Testimony of Scott Pearson at Roundtable on Youth Bullying in the District of Columbia”.
Testimony of Scott Pearson
DC Public Charter School Board
Public Roundtable on Youth Bullying in the District of Columbia
Committee of the Whole and the Committee on Education
January 14, 2020
Chairman Mendelson, Chairman Grosso, and councilmembers, thank you for inviting me to speak today on the issue of youth bullying in the District of Columbia. I am Scott Pearson, Executive Director of the DC Public Charter School Board.
Bullying in school is a serious matter – one made more challenging and complex with the rise of social media. I have been struck by the data produced by OSSE in its Youth Risk Behavior Survey that indicates the extraordinary prevalence of bullying in middle school, with a full third of students saying they had been bullied. The shockingly high rates of suicide ideation, as well as the fact that one in six students said they skipped school because they felt unsafe, are just some of the consequences. We also recognize that gay, lesbian, bisexual, and noncisgendered students are at a sharply greater risk for bullying.

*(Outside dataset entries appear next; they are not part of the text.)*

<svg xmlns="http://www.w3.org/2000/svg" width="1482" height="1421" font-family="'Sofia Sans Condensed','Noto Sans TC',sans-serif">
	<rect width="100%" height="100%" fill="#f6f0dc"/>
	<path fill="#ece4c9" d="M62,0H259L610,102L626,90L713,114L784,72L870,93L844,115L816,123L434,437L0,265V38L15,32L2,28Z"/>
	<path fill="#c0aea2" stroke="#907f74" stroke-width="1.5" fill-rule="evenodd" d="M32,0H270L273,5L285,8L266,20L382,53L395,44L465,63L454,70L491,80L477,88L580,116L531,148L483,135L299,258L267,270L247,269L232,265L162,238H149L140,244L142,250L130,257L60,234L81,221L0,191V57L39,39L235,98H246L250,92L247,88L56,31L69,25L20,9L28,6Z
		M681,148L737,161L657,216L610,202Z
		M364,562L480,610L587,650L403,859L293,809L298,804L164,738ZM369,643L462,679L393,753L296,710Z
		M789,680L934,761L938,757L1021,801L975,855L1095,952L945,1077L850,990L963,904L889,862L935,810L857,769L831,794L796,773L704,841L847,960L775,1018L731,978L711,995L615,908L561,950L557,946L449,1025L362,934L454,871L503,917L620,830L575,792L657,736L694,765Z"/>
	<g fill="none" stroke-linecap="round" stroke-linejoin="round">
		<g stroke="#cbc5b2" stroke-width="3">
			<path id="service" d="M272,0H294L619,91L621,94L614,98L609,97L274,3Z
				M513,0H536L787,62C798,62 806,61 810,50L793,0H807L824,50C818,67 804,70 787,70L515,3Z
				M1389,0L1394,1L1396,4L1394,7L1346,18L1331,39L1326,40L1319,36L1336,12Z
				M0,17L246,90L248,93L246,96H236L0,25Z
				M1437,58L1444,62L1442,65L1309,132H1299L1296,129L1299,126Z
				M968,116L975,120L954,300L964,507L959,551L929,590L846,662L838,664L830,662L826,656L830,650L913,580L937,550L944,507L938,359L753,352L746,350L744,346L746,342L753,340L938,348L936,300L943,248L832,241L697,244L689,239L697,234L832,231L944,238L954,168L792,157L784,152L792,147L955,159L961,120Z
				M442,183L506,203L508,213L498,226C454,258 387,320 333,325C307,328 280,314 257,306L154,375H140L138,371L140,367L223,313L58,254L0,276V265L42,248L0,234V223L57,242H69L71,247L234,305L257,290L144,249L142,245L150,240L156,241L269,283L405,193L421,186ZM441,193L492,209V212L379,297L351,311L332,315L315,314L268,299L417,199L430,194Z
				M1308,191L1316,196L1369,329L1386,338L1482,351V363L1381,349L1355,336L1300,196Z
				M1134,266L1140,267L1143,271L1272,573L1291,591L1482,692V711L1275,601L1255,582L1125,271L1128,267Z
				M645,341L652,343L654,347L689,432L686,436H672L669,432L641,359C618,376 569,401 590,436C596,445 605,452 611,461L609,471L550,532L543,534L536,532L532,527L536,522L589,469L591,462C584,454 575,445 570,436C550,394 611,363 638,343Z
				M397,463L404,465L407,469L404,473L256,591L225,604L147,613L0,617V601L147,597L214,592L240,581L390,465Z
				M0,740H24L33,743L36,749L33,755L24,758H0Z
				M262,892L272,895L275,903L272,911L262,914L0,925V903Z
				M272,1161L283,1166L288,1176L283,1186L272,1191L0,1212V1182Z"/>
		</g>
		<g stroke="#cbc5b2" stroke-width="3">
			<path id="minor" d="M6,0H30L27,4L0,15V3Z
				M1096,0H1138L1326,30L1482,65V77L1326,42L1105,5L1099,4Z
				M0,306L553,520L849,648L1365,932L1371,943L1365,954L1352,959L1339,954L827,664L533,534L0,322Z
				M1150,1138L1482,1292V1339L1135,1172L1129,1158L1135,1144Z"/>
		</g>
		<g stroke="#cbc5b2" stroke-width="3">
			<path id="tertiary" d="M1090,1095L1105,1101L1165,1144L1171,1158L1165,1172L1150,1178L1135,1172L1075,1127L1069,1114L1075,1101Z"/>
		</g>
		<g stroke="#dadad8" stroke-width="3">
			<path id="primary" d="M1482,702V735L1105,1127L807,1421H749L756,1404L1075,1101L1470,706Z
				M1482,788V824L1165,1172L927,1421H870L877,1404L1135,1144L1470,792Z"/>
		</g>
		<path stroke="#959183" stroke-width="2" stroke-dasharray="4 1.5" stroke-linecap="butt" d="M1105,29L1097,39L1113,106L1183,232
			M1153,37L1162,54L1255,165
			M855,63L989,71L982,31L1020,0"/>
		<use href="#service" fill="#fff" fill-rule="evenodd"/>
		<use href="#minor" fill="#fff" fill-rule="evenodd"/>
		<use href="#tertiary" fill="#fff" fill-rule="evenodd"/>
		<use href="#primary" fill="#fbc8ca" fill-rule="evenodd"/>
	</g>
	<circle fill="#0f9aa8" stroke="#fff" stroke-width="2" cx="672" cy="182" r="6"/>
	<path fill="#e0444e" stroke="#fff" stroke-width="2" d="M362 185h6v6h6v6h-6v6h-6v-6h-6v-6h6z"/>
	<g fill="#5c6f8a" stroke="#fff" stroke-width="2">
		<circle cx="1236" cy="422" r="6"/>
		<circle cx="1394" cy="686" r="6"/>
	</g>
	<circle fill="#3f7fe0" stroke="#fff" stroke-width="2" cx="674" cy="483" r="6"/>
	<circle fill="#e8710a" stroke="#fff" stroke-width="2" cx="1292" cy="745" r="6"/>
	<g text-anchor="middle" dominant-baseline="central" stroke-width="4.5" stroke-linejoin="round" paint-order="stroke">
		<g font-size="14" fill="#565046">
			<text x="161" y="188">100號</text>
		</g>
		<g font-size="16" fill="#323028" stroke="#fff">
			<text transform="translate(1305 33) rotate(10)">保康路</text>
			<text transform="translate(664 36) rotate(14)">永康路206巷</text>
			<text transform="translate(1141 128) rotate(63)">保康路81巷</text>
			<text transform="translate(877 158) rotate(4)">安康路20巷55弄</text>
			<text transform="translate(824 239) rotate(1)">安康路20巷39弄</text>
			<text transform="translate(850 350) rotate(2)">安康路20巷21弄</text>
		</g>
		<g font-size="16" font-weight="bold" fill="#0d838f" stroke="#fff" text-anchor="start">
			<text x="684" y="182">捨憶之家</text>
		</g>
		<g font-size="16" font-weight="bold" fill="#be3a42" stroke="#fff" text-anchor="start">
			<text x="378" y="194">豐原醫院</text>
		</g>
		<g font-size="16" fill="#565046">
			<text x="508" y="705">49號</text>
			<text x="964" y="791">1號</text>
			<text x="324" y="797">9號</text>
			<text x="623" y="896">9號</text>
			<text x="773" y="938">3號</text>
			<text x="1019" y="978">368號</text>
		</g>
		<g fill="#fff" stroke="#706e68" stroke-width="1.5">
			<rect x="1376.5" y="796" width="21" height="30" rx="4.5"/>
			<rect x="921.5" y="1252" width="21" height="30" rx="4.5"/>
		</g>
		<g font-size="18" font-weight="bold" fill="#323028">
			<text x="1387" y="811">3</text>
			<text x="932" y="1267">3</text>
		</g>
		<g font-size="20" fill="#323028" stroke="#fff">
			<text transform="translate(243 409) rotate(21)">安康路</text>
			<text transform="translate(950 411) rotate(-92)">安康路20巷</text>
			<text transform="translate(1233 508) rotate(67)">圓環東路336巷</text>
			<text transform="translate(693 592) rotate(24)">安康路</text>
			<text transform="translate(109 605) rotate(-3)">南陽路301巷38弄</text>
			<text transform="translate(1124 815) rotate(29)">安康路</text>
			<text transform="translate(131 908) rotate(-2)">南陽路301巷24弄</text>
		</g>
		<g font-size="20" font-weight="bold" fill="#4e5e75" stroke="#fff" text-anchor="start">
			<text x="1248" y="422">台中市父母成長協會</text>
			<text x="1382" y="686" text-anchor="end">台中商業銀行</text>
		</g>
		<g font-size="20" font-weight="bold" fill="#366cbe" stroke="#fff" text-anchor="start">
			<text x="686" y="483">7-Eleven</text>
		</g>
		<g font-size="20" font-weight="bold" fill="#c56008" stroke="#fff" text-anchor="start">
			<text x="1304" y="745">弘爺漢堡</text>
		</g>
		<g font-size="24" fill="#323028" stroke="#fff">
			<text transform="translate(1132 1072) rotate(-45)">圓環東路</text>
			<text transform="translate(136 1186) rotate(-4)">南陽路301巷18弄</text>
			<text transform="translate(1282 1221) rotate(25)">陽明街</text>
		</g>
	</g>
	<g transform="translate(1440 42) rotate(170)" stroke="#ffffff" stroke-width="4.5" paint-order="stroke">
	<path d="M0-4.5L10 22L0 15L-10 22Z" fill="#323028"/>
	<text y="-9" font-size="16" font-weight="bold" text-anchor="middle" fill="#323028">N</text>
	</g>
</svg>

Each public charter school has the status of a school district. Therefore, the primary focus on addressing bullying needs to be addressed at these schools. For this reason, we work closely with schools to provide them support where we can.
Every school is required to have a bullying prevention plan and we have worked closely with the Office of Human Rights to support our schools. I am pleased to report that every public charter has a compliant anti-bullying policy. We are aware that there is more that many schools can do and stand ready to further cooperate with OHR to provide supports to schools.
Our principal ongoing effort at the Public Charter School Board is to use the Community Complaint process to help us address bullying incidents.
Since 2011, the DC PCSB has refined a community complaints policy to address with care concerns or unresolved issues from parents, school staff, and other members of the community.
When a parent or community member reaches out to the Board with a complaint or concern, the primary goal is to ensure that the school has (a) followed its complaint process in order to address the parent; (b) is in compliance with its charter and charter agreement; and (c) has not violated any applicable laws.
When a parent or community member submits a complaint or a concern, a DC PCSB staff member will ask a series of questions to capture a detailed account of the issue. Within two business days, we will notify the school’s complaint point of contact and inform its designated board of trustees member of the complaint. Within five business days, the school must respond acknowledging receipt of the complaint and provide information about the steps taken to address the concern. Within seven business days, we will follow up with parents to inquire on the status of the complaint. If the complaint has not been resolved, we will contact the school for more information.
In response to serious community complaints involving the violation of law or troubling data trends, we created a structured process for visiting schools outside of a high-stakes review. This often involves an unscheduled visit to determine whether there are systemic issues related to the complaint or data trend. Depending on the observation, we may conduct another visit or a series of visits, launch an audit, a quality site review or a high-stakes review.
We also monitor complaints for patterns. I can recall one instance where a pattern of low-level complaints regarding bullying on the school bus resulted in an investigation and review that ultimately resulted in the school losing its charter.
I am pleased to report that we have witnessed large reductions in community complaints of bullying within the charter sector, over the years. In SY 2017-18, we recorded 27 complaints of bullying—a sharp decrease from the 72 complaints reported during SY 2014-15. I am pleased to report that this decline continues this year. By this time last year, we had received 15 bullying complaints; so far this year we have received just six.
In line with our transparency initiative, we publish parent complaint and key staff’s contact information for each charter school campus, on our website. As outlined in our community complaints policy, we will continue to monitor ongoing and/or incoming complaints and share the aggregate data with each school and its board of trustees at the midpoint and end of each school year.
As part of the Youth Suicide Prevention and School Climate Survey Amendment Act of 2016, teachers and principals are required to complete a program provided through the Department of Behavioral Health once every two years to help participants identify students who may have unmet behavioral health needs, refer students to appropriate services, and recognize the warning signs and risk factors for youth suicide. The training is also intended to assist schools in implementing best practices for suicide prevention, intervention, and postvention. We are pleased to report that 2,500 educators successfully completed these trainings, within the charter sector, prior to the start of the current academic year. The deadline for staff to complete the training this year is January 17. We continue to actively promote this training to our schools.
I appreciate the Council’s focus on school climate and culture and look forward to providing continued support to our public charter schools in their ability to proactively address issues pertaining to school student safety.
Thank you for the opportunity to testify. I am happy to answer any questions.